Because God the Son loves us, He takes on human flesh and stands in our place on the cross, taking upon Himself the wrath of God, the punishment that we deserve for our sin. Through the work of God the Son, our New Testament lesson tells us that we can be reconciled to God the Father: We are “justified by faith and have peace with God through our Lord Jesus Christ” (Romans 5:1).

Just as the Father sends the Son, so the Father and the Son send us the Holy Spirit who according to our readings “guides [us] ins all truth” (John 16:13) and “[pours] God’s love . . . into our hearts” (Romans 5:5). The Spirit also fill us with the “hope of sharing the glory of God” (Romans 5:1, 5). Through the Spirit, we experience God’s indwelling presence, but this is just a “down payment” (c.f. Eph. 1:14), a guarantee that we will one day have complete fellowship with God in the new heavens and the new earth, free from sin, suffering, and death.

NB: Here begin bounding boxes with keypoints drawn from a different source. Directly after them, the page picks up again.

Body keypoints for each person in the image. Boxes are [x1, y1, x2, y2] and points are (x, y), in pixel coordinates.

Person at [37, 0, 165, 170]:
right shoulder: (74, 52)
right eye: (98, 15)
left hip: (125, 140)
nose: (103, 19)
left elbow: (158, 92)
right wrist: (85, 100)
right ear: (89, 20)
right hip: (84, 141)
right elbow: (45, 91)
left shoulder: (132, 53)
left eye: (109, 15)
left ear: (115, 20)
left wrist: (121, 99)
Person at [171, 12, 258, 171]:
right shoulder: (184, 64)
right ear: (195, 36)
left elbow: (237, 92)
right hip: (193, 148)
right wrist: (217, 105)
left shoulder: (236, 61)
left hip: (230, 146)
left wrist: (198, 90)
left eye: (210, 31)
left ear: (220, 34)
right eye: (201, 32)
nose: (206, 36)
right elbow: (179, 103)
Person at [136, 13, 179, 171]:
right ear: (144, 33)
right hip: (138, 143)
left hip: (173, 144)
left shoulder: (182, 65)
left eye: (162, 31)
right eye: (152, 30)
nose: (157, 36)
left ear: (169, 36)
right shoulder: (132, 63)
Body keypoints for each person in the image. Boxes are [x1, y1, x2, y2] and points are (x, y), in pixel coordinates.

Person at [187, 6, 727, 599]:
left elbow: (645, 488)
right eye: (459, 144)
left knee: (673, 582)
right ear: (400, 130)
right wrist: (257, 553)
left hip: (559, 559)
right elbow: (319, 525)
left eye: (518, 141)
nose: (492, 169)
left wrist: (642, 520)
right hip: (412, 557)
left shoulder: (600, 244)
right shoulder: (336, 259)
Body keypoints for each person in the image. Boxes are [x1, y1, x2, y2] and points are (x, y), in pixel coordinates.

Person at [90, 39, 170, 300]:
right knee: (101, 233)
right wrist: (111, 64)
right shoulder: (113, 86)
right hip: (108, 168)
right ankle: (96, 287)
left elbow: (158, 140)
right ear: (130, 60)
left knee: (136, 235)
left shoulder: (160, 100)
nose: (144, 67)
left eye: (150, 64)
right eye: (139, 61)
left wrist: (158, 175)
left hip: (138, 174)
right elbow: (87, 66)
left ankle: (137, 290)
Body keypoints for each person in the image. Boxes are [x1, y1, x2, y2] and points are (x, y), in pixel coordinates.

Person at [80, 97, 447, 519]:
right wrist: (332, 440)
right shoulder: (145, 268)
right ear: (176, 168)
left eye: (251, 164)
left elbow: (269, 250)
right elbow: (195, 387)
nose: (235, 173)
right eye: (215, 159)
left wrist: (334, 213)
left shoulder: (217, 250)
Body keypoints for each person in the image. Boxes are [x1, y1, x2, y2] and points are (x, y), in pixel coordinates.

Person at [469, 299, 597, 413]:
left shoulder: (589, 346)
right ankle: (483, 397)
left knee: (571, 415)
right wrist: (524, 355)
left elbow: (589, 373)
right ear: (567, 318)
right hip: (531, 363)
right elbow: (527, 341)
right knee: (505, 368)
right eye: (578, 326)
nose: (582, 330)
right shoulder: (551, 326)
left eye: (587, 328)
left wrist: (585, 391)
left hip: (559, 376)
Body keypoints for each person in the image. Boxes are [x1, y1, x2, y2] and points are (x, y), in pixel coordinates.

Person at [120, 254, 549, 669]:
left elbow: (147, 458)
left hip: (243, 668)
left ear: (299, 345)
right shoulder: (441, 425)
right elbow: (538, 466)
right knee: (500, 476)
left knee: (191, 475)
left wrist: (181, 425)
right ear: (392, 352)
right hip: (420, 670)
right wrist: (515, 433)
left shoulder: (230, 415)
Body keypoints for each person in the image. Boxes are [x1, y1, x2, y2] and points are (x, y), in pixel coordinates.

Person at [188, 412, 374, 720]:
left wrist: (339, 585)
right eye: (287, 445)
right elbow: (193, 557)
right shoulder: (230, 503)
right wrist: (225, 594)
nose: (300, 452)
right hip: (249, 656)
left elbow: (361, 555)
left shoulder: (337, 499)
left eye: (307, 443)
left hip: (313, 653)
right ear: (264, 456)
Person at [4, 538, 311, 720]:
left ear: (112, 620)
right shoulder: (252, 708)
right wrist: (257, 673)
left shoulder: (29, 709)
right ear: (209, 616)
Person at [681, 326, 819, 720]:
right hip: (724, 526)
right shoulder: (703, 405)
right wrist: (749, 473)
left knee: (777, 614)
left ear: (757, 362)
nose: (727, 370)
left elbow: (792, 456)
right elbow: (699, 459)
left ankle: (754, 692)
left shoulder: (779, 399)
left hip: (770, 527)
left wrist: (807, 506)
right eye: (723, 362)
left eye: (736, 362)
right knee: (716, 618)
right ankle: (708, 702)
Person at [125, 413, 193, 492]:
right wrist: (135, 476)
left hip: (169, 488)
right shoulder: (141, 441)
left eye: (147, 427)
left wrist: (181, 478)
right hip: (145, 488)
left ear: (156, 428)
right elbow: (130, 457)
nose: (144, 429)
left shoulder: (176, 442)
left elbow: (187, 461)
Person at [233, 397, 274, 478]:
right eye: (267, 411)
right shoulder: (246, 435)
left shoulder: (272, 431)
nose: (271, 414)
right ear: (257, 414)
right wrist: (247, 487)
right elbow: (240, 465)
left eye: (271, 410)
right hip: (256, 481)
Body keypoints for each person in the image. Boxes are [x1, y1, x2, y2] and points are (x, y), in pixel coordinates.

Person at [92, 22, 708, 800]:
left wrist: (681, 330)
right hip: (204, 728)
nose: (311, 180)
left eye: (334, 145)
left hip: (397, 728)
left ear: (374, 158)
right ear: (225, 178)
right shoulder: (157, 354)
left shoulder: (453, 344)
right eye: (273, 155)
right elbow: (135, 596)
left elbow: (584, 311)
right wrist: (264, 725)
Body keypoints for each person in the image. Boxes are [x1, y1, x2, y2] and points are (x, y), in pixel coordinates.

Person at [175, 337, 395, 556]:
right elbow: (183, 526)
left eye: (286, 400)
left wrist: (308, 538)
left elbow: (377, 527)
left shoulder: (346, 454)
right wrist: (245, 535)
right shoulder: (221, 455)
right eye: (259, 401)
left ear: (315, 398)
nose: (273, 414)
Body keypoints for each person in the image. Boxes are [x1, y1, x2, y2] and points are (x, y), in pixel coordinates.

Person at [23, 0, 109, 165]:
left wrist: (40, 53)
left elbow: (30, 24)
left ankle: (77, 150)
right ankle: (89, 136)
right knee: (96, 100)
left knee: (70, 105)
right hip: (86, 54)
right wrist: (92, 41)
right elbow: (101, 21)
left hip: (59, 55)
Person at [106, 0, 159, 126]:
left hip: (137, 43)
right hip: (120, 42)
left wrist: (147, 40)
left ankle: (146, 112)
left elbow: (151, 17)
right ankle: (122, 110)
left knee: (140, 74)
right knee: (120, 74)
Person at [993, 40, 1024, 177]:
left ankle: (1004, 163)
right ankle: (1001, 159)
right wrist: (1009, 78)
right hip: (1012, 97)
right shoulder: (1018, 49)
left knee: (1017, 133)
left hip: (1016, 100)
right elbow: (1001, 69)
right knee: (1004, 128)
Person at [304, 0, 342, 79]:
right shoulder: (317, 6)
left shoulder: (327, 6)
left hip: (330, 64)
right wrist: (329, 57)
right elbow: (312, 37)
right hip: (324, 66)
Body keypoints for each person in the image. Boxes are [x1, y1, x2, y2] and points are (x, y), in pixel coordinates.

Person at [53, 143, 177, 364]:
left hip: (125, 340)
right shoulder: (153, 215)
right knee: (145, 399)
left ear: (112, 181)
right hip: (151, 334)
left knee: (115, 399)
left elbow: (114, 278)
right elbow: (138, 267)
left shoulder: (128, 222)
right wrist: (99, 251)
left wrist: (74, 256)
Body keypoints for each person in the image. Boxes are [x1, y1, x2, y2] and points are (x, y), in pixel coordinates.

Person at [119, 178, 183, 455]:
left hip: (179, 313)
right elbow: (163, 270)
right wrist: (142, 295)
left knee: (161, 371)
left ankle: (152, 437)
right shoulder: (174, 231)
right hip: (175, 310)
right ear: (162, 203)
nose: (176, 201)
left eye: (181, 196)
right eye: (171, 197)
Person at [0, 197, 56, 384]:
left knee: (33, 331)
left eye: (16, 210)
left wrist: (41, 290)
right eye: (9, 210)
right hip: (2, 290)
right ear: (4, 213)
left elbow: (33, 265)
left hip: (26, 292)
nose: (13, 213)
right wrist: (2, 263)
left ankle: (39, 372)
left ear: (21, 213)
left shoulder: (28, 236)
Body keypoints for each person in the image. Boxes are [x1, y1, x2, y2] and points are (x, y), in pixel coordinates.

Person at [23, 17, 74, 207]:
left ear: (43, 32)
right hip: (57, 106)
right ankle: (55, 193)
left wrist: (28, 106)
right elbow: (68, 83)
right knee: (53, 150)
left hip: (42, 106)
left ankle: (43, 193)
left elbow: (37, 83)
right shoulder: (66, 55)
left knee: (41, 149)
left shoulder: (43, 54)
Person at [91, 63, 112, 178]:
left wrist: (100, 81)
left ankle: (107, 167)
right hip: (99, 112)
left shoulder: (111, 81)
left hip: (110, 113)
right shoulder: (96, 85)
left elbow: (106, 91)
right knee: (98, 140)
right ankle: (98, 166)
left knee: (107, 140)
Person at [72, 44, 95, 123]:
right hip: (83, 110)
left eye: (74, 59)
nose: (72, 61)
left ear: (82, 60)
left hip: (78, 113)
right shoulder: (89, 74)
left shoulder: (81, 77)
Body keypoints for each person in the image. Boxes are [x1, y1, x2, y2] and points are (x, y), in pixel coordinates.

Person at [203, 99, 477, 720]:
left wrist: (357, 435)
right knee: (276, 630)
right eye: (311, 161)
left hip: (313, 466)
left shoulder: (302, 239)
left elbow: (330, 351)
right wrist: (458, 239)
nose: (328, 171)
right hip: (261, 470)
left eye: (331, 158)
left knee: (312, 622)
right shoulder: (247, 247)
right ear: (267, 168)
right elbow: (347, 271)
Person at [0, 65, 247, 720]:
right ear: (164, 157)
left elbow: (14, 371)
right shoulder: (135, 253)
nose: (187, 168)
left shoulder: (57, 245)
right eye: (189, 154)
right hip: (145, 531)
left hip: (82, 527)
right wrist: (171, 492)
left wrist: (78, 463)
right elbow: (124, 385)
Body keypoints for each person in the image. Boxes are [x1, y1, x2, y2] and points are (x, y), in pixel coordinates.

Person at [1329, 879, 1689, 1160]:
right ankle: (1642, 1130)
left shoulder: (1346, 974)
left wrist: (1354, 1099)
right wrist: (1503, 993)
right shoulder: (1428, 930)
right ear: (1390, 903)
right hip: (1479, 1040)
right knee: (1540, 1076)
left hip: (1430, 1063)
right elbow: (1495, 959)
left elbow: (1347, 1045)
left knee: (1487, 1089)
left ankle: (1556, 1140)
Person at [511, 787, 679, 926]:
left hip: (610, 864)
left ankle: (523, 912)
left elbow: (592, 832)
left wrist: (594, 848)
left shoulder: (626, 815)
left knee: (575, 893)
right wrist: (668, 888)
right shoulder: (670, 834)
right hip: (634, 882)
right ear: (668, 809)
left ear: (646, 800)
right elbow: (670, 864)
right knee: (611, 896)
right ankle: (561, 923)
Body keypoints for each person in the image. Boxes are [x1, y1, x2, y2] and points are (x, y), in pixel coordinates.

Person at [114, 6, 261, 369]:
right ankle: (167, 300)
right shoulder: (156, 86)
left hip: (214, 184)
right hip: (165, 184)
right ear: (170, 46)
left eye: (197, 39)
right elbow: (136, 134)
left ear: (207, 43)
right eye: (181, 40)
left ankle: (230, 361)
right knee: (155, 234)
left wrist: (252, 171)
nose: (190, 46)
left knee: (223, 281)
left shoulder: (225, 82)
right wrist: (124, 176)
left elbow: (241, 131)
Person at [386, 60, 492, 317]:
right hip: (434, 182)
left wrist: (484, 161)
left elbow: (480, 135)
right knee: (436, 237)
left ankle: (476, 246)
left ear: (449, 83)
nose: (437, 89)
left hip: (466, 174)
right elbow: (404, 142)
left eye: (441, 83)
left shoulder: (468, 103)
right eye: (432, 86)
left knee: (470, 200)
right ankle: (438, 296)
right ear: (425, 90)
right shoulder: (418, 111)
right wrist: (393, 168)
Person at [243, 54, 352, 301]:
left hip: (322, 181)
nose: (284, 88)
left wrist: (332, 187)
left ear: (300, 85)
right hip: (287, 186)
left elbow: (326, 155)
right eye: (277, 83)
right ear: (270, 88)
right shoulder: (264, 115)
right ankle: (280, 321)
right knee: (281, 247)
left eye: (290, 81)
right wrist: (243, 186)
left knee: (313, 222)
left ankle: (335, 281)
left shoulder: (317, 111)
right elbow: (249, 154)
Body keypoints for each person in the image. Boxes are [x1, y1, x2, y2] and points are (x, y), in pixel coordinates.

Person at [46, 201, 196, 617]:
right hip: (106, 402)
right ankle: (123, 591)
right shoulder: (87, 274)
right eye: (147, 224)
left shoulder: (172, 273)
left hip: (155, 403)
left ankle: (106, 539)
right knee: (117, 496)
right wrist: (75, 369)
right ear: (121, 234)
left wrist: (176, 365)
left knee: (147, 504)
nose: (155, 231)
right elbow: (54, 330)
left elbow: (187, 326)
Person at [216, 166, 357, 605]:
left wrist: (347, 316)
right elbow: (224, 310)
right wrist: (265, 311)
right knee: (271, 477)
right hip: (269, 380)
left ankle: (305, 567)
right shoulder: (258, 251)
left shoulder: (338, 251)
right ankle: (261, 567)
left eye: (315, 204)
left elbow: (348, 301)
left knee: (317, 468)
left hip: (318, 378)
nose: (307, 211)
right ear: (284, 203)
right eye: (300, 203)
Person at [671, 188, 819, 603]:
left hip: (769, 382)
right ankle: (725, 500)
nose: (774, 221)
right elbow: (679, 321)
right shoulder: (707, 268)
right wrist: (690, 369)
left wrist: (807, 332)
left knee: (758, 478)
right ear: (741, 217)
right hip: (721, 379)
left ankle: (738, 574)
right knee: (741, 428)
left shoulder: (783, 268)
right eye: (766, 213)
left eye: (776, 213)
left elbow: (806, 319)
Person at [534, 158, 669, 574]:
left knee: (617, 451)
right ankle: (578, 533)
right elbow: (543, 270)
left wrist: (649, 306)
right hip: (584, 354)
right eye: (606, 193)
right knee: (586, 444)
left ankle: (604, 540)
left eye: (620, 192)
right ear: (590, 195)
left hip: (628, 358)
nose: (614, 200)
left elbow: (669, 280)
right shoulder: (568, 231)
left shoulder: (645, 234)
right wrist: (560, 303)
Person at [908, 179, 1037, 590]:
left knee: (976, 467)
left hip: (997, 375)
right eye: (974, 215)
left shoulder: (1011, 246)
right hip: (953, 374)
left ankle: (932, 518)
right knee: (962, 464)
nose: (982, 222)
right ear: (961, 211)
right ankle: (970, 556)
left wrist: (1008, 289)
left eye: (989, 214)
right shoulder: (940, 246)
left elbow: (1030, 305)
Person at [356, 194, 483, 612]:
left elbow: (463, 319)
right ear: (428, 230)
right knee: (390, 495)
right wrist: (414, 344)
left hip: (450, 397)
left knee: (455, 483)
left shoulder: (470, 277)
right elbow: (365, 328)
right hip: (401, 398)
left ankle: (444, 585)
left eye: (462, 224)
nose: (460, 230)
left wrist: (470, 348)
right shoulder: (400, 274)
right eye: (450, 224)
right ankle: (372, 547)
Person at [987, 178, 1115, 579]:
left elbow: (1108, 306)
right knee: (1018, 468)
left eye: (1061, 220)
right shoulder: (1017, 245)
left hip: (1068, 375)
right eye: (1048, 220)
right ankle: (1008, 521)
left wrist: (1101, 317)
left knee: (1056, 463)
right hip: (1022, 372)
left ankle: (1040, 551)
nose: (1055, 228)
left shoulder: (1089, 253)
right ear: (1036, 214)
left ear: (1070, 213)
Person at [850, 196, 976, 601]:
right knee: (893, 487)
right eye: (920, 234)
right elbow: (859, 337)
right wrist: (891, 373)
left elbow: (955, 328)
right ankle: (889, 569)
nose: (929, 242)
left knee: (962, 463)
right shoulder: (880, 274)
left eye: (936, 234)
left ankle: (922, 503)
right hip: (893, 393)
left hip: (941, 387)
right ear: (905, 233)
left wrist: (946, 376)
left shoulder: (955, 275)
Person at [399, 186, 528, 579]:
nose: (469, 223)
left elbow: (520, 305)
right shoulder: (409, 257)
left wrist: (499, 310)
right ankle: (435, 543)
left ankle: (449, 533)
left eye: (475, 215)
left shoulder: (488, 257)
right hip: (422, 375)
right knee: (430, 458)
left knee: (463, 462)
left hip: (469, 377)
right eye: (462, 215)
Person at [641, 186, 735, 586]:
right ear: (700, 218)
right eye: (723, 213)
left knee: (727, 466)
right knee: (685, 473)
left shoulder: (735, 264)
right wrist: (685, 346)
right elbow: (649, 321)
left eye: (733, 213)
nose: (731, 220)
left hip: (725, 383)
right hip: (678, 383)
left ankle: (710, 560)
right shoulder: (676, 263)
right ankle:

Because of the redemptive work of the Father, Son, and Spirit, we have the hope that one day we will share perfectly in the love of the Triune God, just as God intended from the beginning.

As we close this morning, I want to share one final practical implication of the doctrine of the Trinity, an observation I came across in a Trinity Sunday reflection from Fr. Greg Gobel. As we have seen today, the Father, Son, and Spirit are one God—they are perfectly united—yet they are each distinct persons with their own roles. In the Trinity, we see the perfect cohesion and unity and personality.

We live in a world that seems more disunified today than ever. We are divided along racial, political, and socio-economic lines. But the good news of the gospel is that God is not only reconciling us to Himself, but to each other, that we might be one just as He is One. One day, people from every tribe, tongue, and nation will dwell together in perfect unity with God and with one another. As Fr. Greg puts it, “We will live forever as one with God [and each other], through Christ, and yet will continue to fully be our unique selves.”

We get a glimpse of this coming unity in part now through the Church, the body of Christ, made up of many members united together in Him. As we come to the Lord’s Table today, together we will affirm, “Though we are many, we are one body, because we all share in one bread.” May we remember that the day is coming when we will dwell with God and with one another in perfect unity and perfect love.

In the name of God: Father, Son, and Holy Spirit. Amen.